Witam Was, chciałabym odświeżyć temat prześwietleń.
Byliśmy wczoraj u weterynarza z 3 miesięcznym szczeniakiem DSPP. Na fali rozmów o dysplazji (przygotowujemy się do operacji 8 letniego Bouviera), weterynarz powiedział, że warto jest prześwietlić stawy biodrowe szczeniaka po raz pierwszy w wieku 4 miesięcy ze względu na to, że w przypadku widocznej wady, do 5 miesiąca życia jest możliwa jakaś operacja korygująca na chrząstce. Potem chrząstka kostnieje i ten zabieg nie jest możliwy.
Czy ktoś z Was o tym słyszał? Szczerze mówiąc z jednej strony mam obiekcje co do prześwietlania 4-miesięcznego szczeniaka, ale z drugiej strony patrząc na cyrk, który nas czeka z Bouvierem, który był odpowiednio odżywiany, brał Caniviton i do 5 miesiąca nosiłam go po schodach, zaczynam się poważnie zastanawiać nad RTG stawów u szczeniaka DSPP.
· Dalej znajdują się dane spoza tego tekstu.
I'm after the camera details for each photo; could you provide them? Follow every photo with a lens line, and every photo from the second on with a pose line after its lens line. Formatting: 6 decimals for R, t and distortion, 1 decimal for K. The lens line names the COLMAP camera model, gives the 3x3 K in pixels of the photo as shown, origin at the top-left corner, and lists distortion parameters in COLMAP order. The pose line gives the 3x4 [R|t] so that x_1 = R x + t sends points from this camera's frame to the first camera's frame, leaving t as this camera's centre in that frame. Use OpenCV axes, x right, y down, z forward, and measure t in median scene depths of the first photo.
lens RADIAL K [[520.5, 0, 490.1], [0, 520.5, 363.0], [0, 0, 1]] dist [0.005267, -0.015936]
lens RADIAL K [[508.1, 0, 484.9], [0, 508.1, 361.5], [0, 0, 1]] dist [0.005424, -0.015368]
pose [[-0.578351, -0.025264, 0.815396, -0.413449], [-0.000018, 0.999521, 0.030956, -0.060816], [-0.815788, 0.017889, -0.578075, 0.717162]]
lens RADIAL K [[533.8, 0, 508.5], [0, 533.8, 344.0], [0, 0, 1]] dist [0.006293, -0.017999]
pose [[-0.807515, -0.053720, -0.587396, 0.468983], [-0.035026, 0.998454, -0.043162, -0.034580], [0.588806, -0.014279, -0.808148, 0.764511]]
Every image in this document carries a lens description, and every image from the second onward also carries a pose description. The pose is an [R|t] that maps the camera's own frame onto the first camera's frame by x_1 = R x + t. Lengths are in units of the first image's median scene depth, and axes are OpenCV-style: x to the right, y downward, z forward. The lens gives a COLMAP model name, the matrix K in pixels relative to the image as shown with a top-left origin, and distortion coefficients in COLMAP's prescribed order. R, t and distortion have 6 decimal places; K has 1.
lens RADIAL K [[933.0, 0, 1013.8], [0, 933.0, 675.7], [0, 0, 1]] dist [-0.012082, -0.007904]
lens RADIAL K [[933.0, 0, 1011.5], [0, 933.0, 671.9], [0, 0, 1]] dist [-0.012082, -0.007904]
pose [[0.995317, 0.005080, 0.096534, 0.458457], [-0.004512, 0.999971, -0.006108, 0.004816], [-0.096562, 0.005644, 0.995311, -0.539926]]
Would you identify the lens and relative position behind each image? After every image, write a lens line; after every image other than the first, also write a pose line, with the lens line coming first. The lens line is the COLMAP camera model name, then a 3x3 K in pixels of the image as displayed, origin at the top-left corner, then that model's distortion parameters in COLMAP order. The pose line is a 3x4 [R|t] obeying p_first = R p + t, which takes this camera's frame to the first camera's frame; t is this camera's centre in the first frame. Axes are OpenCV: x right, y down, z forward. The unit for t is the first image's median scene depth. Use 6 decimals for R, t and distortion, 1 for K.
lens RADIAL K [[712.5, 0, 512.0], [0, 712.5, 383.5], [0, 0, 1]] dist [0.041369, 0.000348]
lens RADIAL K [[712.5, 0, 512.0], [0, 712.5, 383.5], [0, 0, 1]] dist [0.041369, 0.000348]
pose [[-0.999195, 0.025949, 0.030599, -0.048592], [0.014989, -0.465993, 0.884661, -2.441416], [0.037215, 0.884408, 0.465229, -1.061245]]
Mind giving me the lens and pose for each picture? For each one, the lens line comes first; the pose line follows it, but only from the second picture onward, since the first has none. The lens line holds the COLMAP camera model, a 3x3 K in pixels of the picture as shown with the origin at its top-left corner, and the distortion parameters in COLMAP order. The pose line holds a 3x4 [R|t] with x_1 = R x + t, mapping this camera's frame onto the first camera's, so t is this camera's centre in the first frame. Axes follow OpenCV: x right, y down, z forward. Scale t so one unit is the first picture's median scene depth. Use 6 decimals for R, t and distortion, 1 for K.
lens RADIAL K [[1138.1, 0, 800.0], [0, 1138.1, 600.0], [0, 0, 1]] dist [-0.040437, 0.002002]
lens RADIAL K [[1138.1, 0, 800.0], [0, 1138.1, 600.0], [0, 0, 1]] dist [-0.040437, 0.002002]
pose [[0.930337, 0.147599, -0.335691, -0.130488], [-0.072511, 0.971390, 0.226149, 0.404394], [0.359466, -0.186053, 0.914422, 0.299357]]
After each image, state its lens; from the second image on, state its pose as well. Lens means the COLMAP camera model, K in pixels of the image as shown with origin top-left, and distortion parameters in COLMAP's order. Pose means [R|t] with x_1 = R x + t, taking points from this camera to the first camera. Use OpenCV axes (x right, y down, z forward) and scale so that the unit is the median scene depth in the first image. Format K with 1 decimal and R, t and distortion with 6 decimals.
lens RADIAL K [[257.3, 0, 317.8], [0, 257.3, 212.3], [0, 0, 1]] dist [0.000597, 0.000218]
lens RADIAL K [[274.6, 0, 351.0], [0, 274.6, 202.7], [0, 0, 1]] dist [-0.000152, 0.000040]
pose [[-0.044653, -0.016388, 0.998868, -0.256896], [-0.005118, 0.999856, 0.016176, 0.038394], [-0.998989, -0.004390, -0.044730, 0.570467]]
Dodam tylko, że dotąd pluję sobie w brodę, że nie prześwietliliśmy Bouviera. Jak miał półtora roku, już wiedzieliśmy, że ze względu na inna chorobę nie będziemy go w stanie wystawiać i lekarz (

) wyperswadował nam prześwietlenie. To był nasz pierwszy nie-prześwietlony pies i ZONK. Tak, to przynajmniej wiedzielibyśmy co nas czeka po paru latach.
Czy ktoś może miał podobne rozterki?